It started, bizarrely, with my CANON 650D freezing for a while. I tried turning it off and it wouldn't - I suspect I did this too soon after taking a photo and the card was still saving the data.

Now when I try using my camera it flashes a message saying there's something wrong with the SD card (which is 16gb). I've tried formatting it to the camera, but it was unable to.


  • 7
    What does it say is wrong? What is the exact error message?
    – mattdm
    Apr 21, 2013 at 12:05

4 Answers 4


From the description you've given, especially the part about the camera failing to format the card, it sounds like there's just simply something wrong with your SD card, so that probably means throw it out and buy a new one. They aren't that expensive these days.

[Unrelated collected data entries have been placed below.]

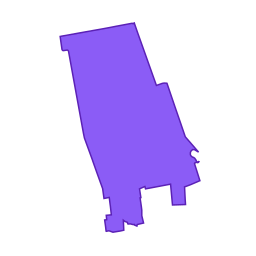 Tia Mare, Olt, Romania (Mercator projection), rotated 96°
{"feature_id": "2599482B77725047520626", "entity_name": "Tia Mare", "entity_type": "district", "adm_level": 2, "iso_a3": "ROU", "parent_name": "Romania", "parent_adm1": "Olt", "projection": "mercator", "projection_center": [24.632, 43.857], "detail": "fine", "context": "isolated", "style": "filled", "palette": "violet", "viewbox_px": 256, "rotation_deg": 96, "n_neighbors": 0, "source": "geoboundaries", "source_scale": "gbopen_adm2", "svg_char_len": 1686}
<svg xmlns="http://www.w3.org/2000/svg" viewBox="0 0 256 256"><g transform="rotate(96 128 128)"><path d="M233.0,138.8L232.6,137.5L232.2,136.2L233.2,132.1L231.3,125.1L230.1,121.5L226.8,122.0L220.2,123.0L221.3,121.2L221.9,118.7L223.2,118.3L223.5,117.9L223.1,115.6L223.3,114.4L223.5,113.1L223.3,111.6L223.8,111.5L224.6,108.9L223.0,108.7L220.9,102.6L213.8,105.1L208.3,105.7L204.8,106.5L196.2,108.7L195.9,107.9L188.8,109.8L187.3,110.2L184.4,105.1L186.7,104.2L179.4,79.8L193.4,77.0L199.9,75.7L198.1,62.8L196.3,63.1L192.9,63.7L180.6,65.6L180.0,64.2L177.8,59.8L173.2,51.6L172.9,51.0L169.4,52.5L161.6,55.9L156.6,58.1L156.1,58.1L155.7,57.8L155.5,57.1L154.9,56.5L155.2,55.1L154.8,54.4L154.1,54.0L154.0,54.4L154.4,54.8L154.6,55.4L154.5,56.1L154.1,56.3L152.7,57.1L151.1,58.5L150.4,59.7L150.2,60.9L148.9,62.7L147.9,63.2L146.0,63.4L144.5,63.0L142.7,61.5L142.6,59.6L144.6,55.3L130.8,70.1L117.0,76.5L101.4,83.8L79.5,93.9L79.4,94.0L79.5,96.1L79.5,96.5L79.8,97.8L80.1,98.7L81.0,100.6L82.7,104.2L32.2,128.4L22.8,132.8L22.9,133.0L23.3,133.0L23.6,133.2L23.7,133.4L23.7,133.8L23.7,134.0L23.6,134.3L23.6,134.5L23.4,134.8L24.0,136.8L27.7,149.2L27.8,149.6L30.0,156.7L32.1,163.8L36.8,180.2L43.6,203.6L43.9,204.6L44.0,204.7L44.2,204.8L44.2,205.0L47.1,204.3L56.2,202.0L56.9,201.8L57.2,201.6L57.5,201.3L57.7,201.1L57.8,200.4L57.7,199.9L57.5,199.2L57.0,197.2L56.9,196.8L56.9,196.4L57.1,195.8L57.4,195.5L57.8,195.2L98.2,183.4L110.8,179.7L138.1,171.7L142.5,170.3L164.0,159.8L164.3,159.7L174.6,154.8L190.9,146.9L200.6,144.5L199.7,141.6L199.0,139.4L205.4,137.9L207.4,137.4L216.1,135.5L217.1,140.5L221.4,139.6L221.9,141.6L228.8,139.9L232.9,139.0L233.0,138.8Z" fill="#8b5cf6" stroke="#5b21b6" stroke-width="1.5"/></g></svg>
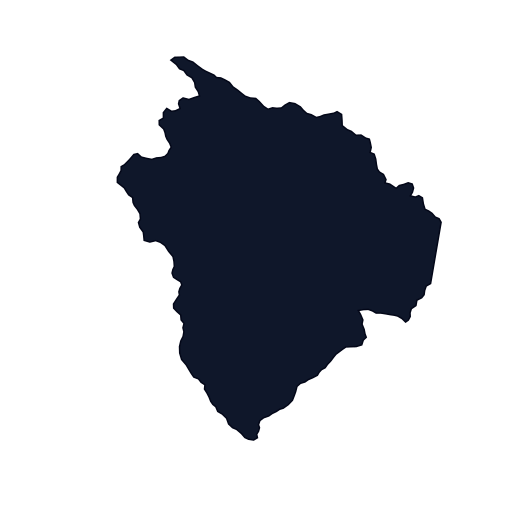 Anitápolis, Santa Catarina, Brazil, rotated 298°
{"feature_id": "56859067B93916704191286", "entity_name": "Anitápolis", "entity_type": "district", "adm_level": 2, "iso_a3": "BRA", "parent_name": "Brazil", "parent_adm1": "Santa Catarina", "projection": "albers", "projection_center": [-49.138, -27.872], "detail": "fine", "context": "isolated", "style": "filled", "palette": "ink", "viewbox_px": 512, "rotation_deg": 298, "n_neighbors": 0, "source": "geoboundaries", "source_scale": "gbopen_adm2", "svg_char_len": 3291}
<svg xmlns="http://www.w3.org/2000/svg" viewBox="0 0 512 512"><g transform="rotate(298 256 256)"><path d="M395.8,130.1L395.5,124.8L395.6,121.1L396.5,114.9L397.6,109.3L396.9,104.0L397.8,98.8L395.6,95.1L393.3,91.0L389.0,88.9L387.7,95.9L385.4,100.6L385.9,105.2L383.5,110.1L383.3,115.7L380.4,120.4L376.6,123.2L374.0,127.9L370.8,131.0L367.0,127.2L362.7,123.3L361.3,117.4L357.2,115.3L354.0,116.2L350.6,119.8L346.4,116.7L344.1,113.5L344.4,107.9L339.1,106.9L334.3,109.5L330.2,106.9L326.4,109.0L324.8,114.9L322.2,117.8L319.4,120.1L317.3,122.7L315.1,126.8L312.3,130.1L308.4,129.7L305.1,130.1L301.3,128.9L298.4,126.0L295.9,122.1L292.4,118.7L290.8,113.5L289.5,108.3L290.8,103.4L288.3,100.5L284.6,99.7L281.5,99.0L278.4,98.1L274.8,97.0L271.6,95.0L268.1,96.8L263.8,96.8L260.5,96.6L255.9,99.0L255.0,104.0L254.3,107.7L252.2,111.2L250.2,114.9L249.7,119.6L245.6,122.3L243.5,125.0L241.6,129.3L238.9,133.7L234.4,136.6L230.4,136.5L226.8,139.9L224.2,145.2L221.1,147.4L217.3,149.9L218.5,155.7L222.5,160.2L223.2,165.1L222.5,170.7L219.1,176.7L216.5,183.0L212.6,186.2L208.4,188.8L204.9,189.0L201.5,189.9L198.5,193.2L198.1,197.8L197.9,201.6L195.6,204.1L191.6,204.0L188.2,204.7L185.6,206.7L181.0,206.2L174.9,205.7L171.3,207.8L169.8,212.3L168.6,217.2L164.4,219.9L162.7,224.1L158.3,225.2L155.3,227.9L150.7,229.4L145.7,229.5L140.1,231.0L134.5,234.2L129.7,238.9L127.1,245.5L124.4,249.9L122.0,253.9L119.9,257.9L120.5,262.9L118.7,266.8L118.3,271.4L114.3,273.0L112.1,276.9L109.4,280.8L106.4,284.3L104.7,287.6L104.0,291.3L100.8,295.2L100.6,300.4L98.9,306.2L94.8,310.7L93.4,315.9L93.8,320.3L92.4,326.5L90.5,331.4L90.7,335.4L92.4,340.3L96.2,342.6L98.9,340.3L102.4,340.5L106.0,339.7L108.2,337.4L112.5,336.7L116.8,338.7L120.8,342.4L124.5,344.2L128.3,347.0L131.7,348.8L134.4,351.5L139.8,354.2L145.7,355.9L150.7,355.3L154.8,354.7L160.1,353.4L164.4,355.0L167.8,358.4L171.4,360.2L175.0,363.1L179.5,366.2L182.9,366.3L186.4,367.2L189.8,369.5L193.9,370.0L198.6,371.3L203.2,372.0L206.8,372.7L210.4,374.4L214.1,376.1L217.9,378.1L220.4,382.3L223.0,386.9L227.2,391.1L232.1,390.2L236.0,391.5L238.4,388.8L242.0,385.9L245.6,381.6L249.7,380.4L253.5,375.7L255.9,371.9L259.1,376.0L261.6,380.2L262.2,384.7L262.0,388.8L264.3,393.2L265.9,397.8L267.4,402.5L268.6,405.7L269.5,409.2L269.3,414.4L267.9,419.1L270.9,420.6L274.9,420.6L278.1,418.7L282.4,417.9L287.3,420.5L292.5,418.8L296.9,421.9L300.7,422.6L304.8,421.1L309.4,420.4L313.6,423.1L372.7,403.6L374.9,400.1L374.5,396.0L376.3,391.4L376.8,387.4L376.6,383.3L380.6,379.3L385.5,375.6L385.7,371.4L382.8,369.0L381.6,364.0L385.7,364.2L390.0,363.2L392.9,360.1L392.1,356.0L388.5,352.8L385.5,349.4L381.5,348.0L381.9,344.3L382.3,340.4L381.1,335.5L384.5,334.9L387.8,330.3L388.1,325.5L389.7,322.3L393.3,319.4L397.8,316.2L401.4,312.5L401.0,308.1L405.9,306.8L409.7,303.7L412.4,301.2L411.6,297.5L412.1,292.0L409.5,287.5L410.8,281.7L410.4,277.1L411.6,270.9L416.1,268.3L421.2,265.1L421.5,259.8L418.8,257.9L414.8,252.9L412.4,249.8L409.2,247.2L406.6,244.2L406.7,238.4L405.7,233.9L406.9,229.2L408.5,225.2L408.8,218.8L407.1,213.5L402.9,210.8L398.7,209.0L396.2,205.1L394.6,201.0L391.2,197.7L391.7,192.5L393.9,186.3L395.0,181.8L392.8,176.7L392.0,171.3L392.8,166.9L393.8,161.9L394.5,156.2L396.8,151.0L396.9,145.7L396.7,141.3L395.0,137.3L396.0,134.0L395.8,130.1Z" fill="#0f172a" stroke="#020617" stroke-width="1.5"/></g></svg>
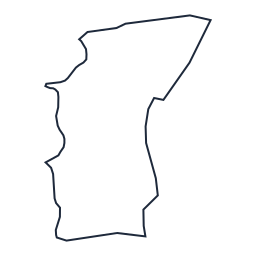 map outline of Sangre Grande (Natural Earth projection)
{"feature_id": "TTO-54", "entity_name": "Sangre Grande", "entity_type": "Region", "adm_level": 1, "iso_a3": "TTO", "parent_name": "Trinidad and Tobago", "parent_adm1": "", "projection": "natural_earth1", "projection_center": [-61.154, 10.651], "detail": "fine", "context": "isolated", "style": "outline", "palette": "slate", "viewbox_px": 256, "rotation_deg": 0, "n_neighbors": 0, "source": "natural_earth", "source_scale": "10m", "svg_char_len": 753}
<svg xmlns="http://www.w3.org/2000/svg" viewBox="0 0 256 256"><path d="M79.2,39.3L87.5,32.0L116.5,28.0L125.5,23.7L189.9,15.4L210.6,20.1L189.5,62.7L163.4,99.9L154.1,98.0L148.3,109.1L145.6,126.4L146.1,143.0L155.8,178.2L157.8,195.4L143.4,209.6L143.7,225.9L145.4,236.4L117.1,233.0L66.5,240.6L56.8,237.5L56.1,235.0L55.8,230.0L59.9,216.9L60.0,207.7L56.1,203.1L54.6,198.4L53.1,174.0L51.1,167.8L45.6,162.4L58.4,155.4L60.5,151.7L63.6,147.2L64.4,143.0L64.4,138.9L63.4,135.3L59.6,129.7L57.7,125.6L56.1,116.0L58.2,107.3L58.4,97.0L57.9,92.2L55.3,89.5L53.2,88.3L50.1,88.1L47.5,87.1L45.4,86.1L46.3,83.8L60.4,82.2L65.0,80.6L67.8,78.1L75.9,67.6L79.2,65.0L83.4,62.6L86.3,59.4L86.5,54.3L86.0,49.1L81.2,41.1L79.2,39.3Z" fill="none" stroke="#1e293b" stroke-width="2"/></svg>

Even if you can get the card to work again, it's not worth continuing to use a card that you already suspect has problems.

It's a fact of life that some SD cards fail at random times, and sometimes this means they'll fail when they're quite new. Count yourself lucky that you haven't lost a bunch of irreplaceable photographs that were on it.

Before you throw it in the trash, however, a few simple troubleshooting steps:

  • Try another SD card in the same device. Same problem? Then it's probably the device, not the card.

  • Try the problem SD card in a different device. Any problems? Then it's probably the card.

  • Check for dust/dirt/fluff in the SD card slot of the device (camera) and on the SD card's contacts (avoid cleaning them unnecessarily especially with dry fabric, as static electricity is harmful to them).

  • 2
    Or, since the card is apparently new, exchange it for another one.
    – Caleb
    Dec 27, 2015 at 18:15

Try fully erasing your card on the computer:

  • If you use Windows: Download the official SD Formatter, enable overwriting from the Options button and proceed to format the card.

  • If you use Mac OS X or most Unix variants: erase the card by running the following command with superuser privileges: dd if=/dev/zero of=/dev/{whole disk device identifier}. After it finishes, reporting an amount of input blocks/output blocks/average speed, remove the card and attempt to reformat it in-camera.

Both methods are destructive to any existing contents and will take quite a lot of time.


If it's brand new I would just save the time and go back to the shop and complain.

If you purchased it on ebay you may want to check: http://sosfakeflash.wordpress.com/2008/09/02/h2testw-14-gold-standard-in-detecting-usb-counterfeit-drives/

Sometimes, some Ebay SD card sellers sell a "16gb card" that actually only has maybe, 32mb", or some other small amount.

Basically, it writes data to the card to fill it, and reads it back. If something is missing the dodgy it is.

I've been stung by ebay cards before. I dare not trust them no more.

  • I used to have a few allegedly class 10 cards that are slower than mid-high end class 6 Lexar bundled with my camera, for that matter…
    – Ryccardo
    Apr 21, 2013 at 15:10
  • I've bought ebay cards that were perfectly fine, too. Be aware as with anything. In general, electronics retail stores charge about 150% markup on SD cards. You can usually get them for around half as much from computer parts retailers. I favour Sandisk (Ultra, Extreme or better, not "Blue"). Apr 22, 2013 at 6:58

Make sure the SD card isn't locked - making it a read-only SD card. I've tripped the SD card write lock putting them into my D7000 a few times.